The system also provides set procedures and guidance that allows the fibers to be installed in the MOR by trained technicians, eliminating the need for timing experts to handle the setup. Data system tools validate that the timing system is capable of supporting the requested delays. "That was all manually done previously by manual timing qualification," said Brunton. With the FDBL process, setup and teardown time has gone from four hours before and after the shot to 40 to 50 minutes per shot, depending on the number of quads employing the delays.

Another FDBL feature is the ability to change the delay time in different quads, so data from multiple backlighters can be obtained. "The shot users are all very excited about using the system because it’s much easier for them to visualize," Mathisen said. "They get instant feedback when they’re planning. All kinds of optimizations fall out of this because of the ability to see what we’re doing."

The FDBL system was used in four recent Discovery Science experiments designed to study the star-formation process in molecular hydrogen clouds, such as the famous "Pillars of Creation" in the Eagle Nebula (see "Unlocking the Secrets of Star Creation"). Researchers were able to use FDBL to drive four hohlraums one after another, from times of 0 to 15 nanoseconds, 15 to 30 ns, 30 to 45 ns, and 45 to 60 ns, for a total x-ray drive length of 60 ns. The multi-hohlraum array simulates a bright, sustained stellar source, and the NIF Eagle science package mocks up a radiatively-driven, star-forming cloud of molecular hydrogen.
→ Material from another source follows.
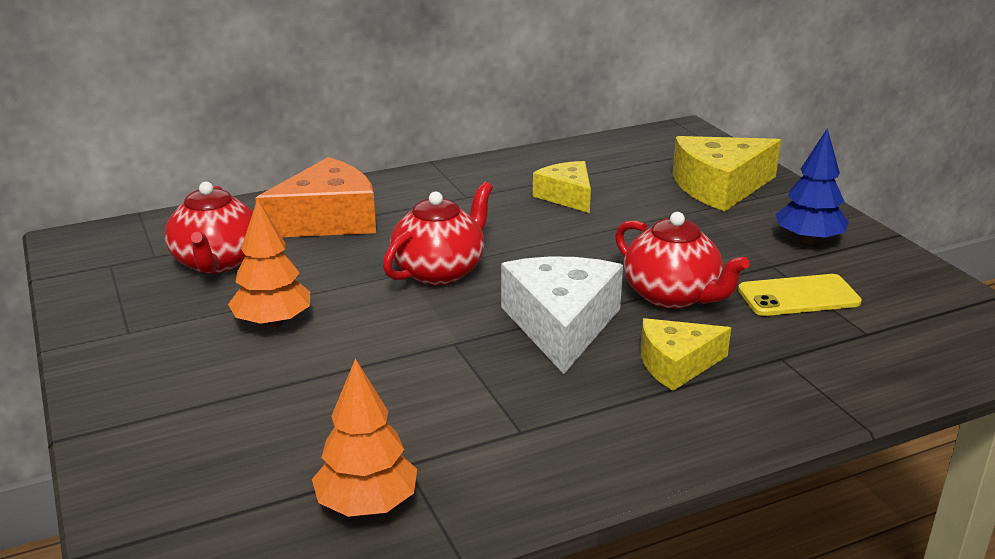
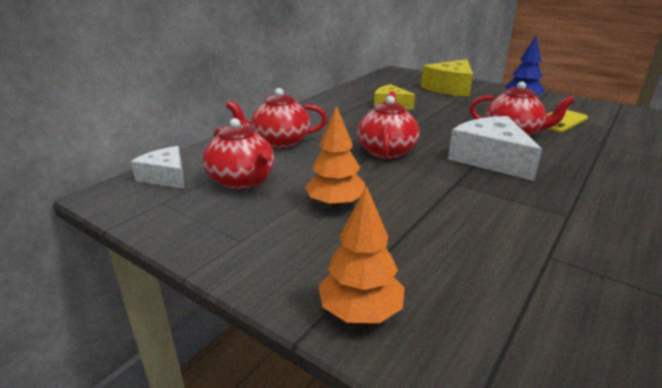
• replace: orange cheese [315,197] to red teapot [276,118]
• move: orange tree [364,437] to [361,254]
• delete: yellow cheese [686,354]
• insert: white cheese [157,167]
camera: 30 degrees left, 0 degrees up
The same fiber was used in back-to-back experiments, saving additional time.

"The fiber-delay system permits the Eagle multi-hohlraum x-ray source to drive a science package for 60 nanoseconds, instead of the 30 nanoseconds that was possible on the first NIF Eagle shots" in April, said co-principal investigator Jave Kane. "This permits the science package to evolve hydrodynamically into a mature column structure with density and velocity similar to what astronomers observe in the Pillars of the Eagle Nebula."

"Now that we’re allocating shots based on time, (the FDBL process) empowers the users," Brunton said. "If they can avoid a fiber swap, they can avoid the time penalty cost in doing that by switching the order of the shots in the experiment. And this is even more important going forward into (Fiscal Year 2016). The shot rate (goal) goes up to 400 a year now (from 300 in FY 2015), so anything we can do to try to minimize the impact of setting up for these more complex experiments can pay dividends."

Other members of the NIF Team contributing to the development of the FDBL process were Adrian Barnes, Mitanu Paul, Bruce Conrad, Gaylen Erbert, Allan Casey, Russell Fleming, Rich Beeler, Rick Olson, Mark Bowers, Mike Shaw, Ron House, Barry Fishler, Joyce Li, Steve Hahn, Scott Reisdorf, Hye-Sook Park, Bruce Wilson, Susheela Muralidhar, Yvon Tang, Mike Shaw, Doug Speck, Misha Shor, Brent McHale, Steven Glenn, Susan West, Yan Pan, and Brett Raymond.